Count the lines in the data below that include the word "back", then state the total and nothing besides.
====== Record set
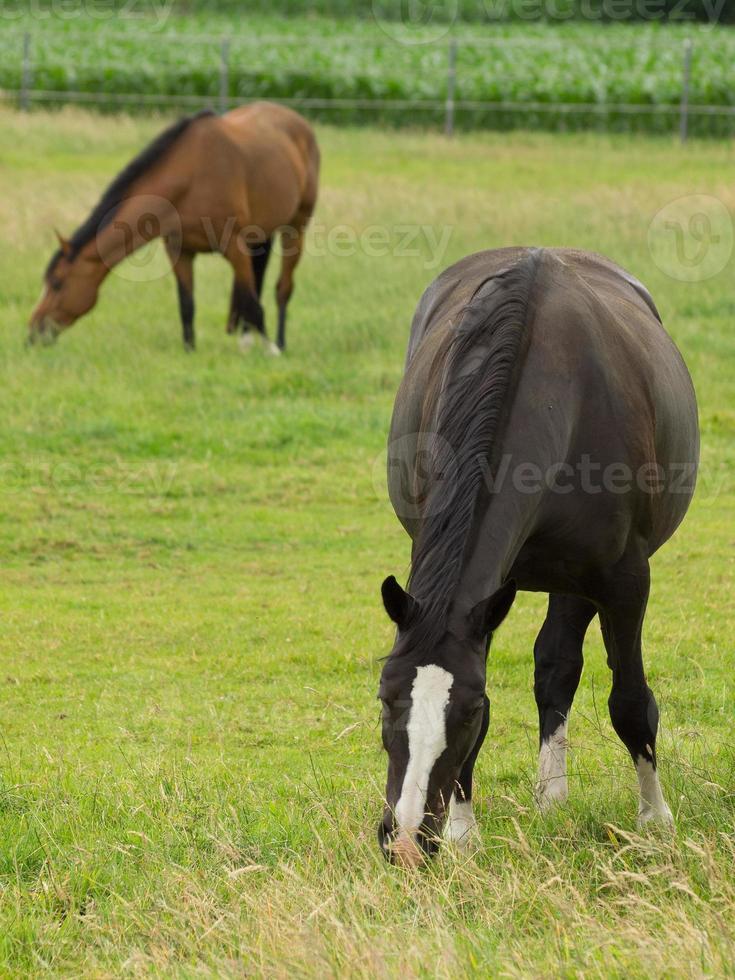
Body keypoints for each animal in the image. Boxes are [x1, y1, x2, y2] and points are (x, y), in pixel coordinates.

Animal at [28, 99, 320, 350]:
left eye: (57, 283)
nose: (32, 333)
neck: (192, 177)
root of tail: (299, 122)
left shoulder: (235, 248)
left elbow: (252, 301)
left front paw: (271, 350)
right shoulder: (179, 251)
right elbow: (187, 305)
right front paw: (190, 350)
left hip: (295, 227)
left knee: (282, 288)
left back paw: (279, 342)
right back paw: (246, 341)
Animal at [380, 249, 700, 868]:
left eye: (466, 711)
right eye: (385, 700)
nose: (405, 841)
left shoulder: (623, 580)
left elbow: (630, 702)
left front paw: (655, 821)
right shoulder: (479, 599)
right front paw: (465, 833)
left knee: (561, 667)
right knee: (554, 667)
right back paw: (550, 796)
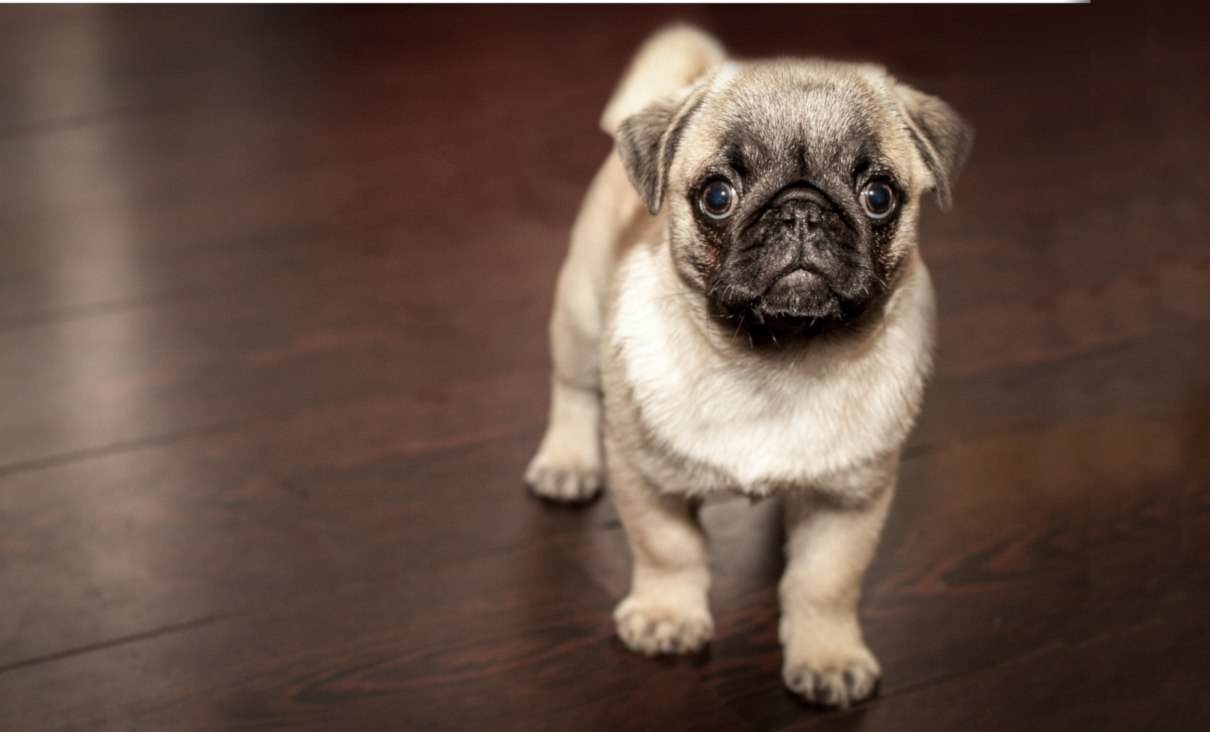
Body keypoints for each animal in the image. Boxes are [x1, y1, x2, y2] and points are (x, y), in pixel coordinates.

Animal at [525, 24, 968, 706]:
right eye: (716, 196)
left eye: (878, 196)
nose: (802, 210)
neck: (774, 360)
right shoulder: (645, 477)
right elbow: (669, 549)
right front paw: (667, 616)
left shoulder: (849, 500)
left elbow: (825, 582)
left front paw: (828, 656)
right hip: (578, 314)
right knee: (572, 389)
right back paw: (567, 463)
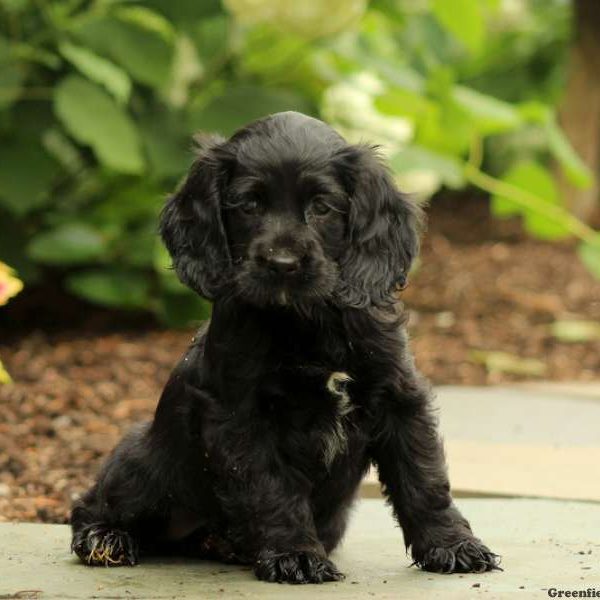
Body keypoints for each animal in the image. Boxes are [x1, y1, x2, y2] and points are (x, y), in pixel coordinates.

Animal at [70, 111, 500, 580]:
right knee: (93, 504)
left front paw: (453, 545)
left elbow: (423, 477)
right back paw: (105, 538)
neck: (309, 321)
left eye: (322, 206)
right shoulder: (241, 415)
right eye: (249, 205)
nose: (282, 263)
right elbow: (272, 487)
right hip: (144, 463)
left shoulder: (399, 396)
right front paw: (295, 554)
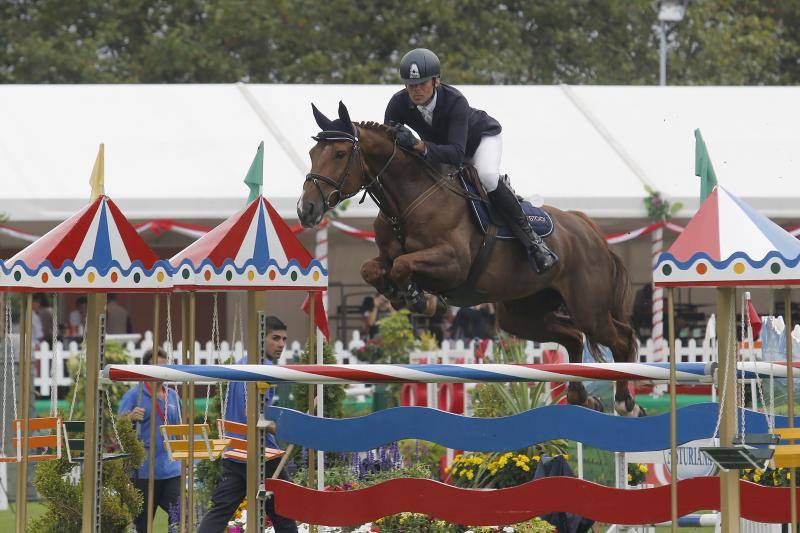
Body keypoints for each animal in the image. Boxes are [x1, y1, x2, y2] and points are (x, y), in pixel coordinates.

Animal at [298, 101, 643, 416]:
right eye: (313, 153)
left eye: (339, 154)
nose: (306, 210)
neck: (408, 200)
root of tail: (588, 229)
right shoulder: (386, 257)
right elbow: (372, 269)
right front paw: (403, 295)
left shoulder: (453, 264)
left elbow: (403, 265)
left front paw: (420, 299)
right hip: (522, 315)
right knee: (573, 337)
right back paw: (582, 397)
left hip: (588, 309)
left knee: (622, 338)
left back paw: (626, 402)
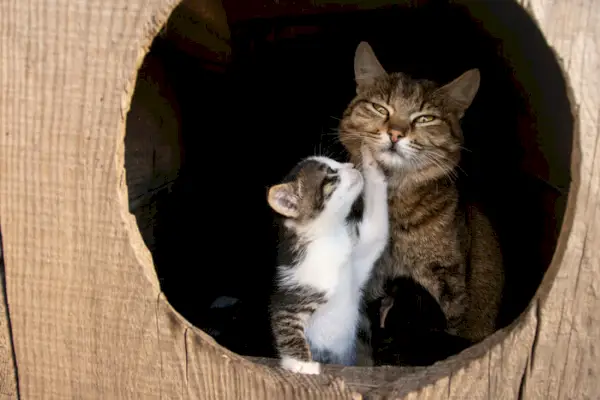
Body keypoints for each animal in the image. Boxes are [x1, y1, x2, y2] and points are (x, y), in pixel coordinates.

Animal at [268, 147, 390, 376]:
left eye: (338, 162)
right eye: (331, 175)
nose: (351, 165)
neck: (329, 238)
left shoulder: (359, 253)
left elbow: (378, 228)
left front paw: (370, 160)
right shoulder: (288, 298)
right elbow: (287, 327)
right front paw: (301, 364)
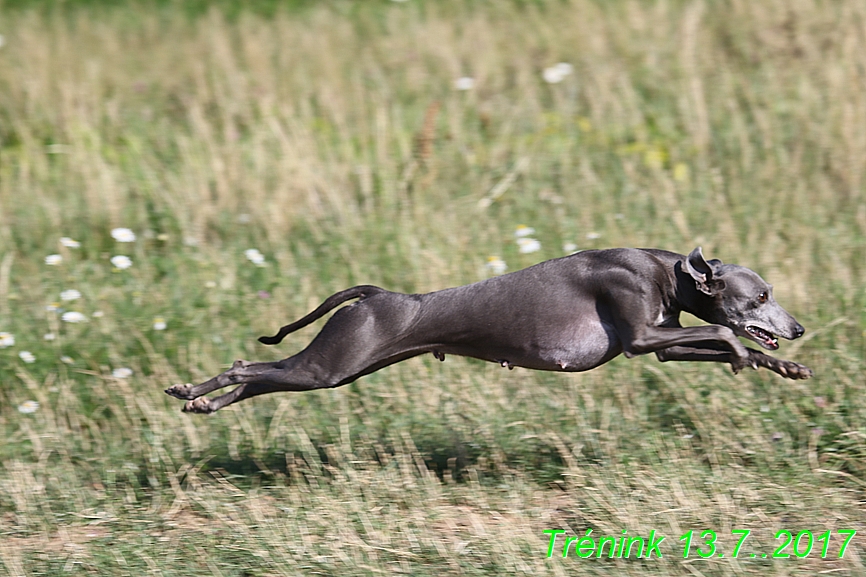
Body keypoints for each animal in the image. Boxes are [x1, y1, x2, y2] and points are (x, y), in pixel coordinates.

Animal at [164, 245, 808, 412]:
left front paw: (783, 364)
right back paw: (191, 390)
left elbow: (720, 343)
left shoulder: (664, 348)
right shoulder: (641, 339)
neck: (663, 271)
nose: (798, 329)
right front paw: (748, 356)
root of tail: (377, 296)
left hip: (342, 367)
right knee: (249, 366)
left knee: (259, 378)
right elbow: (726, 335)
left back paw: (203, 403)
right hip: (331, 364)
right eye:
============
[Response] 9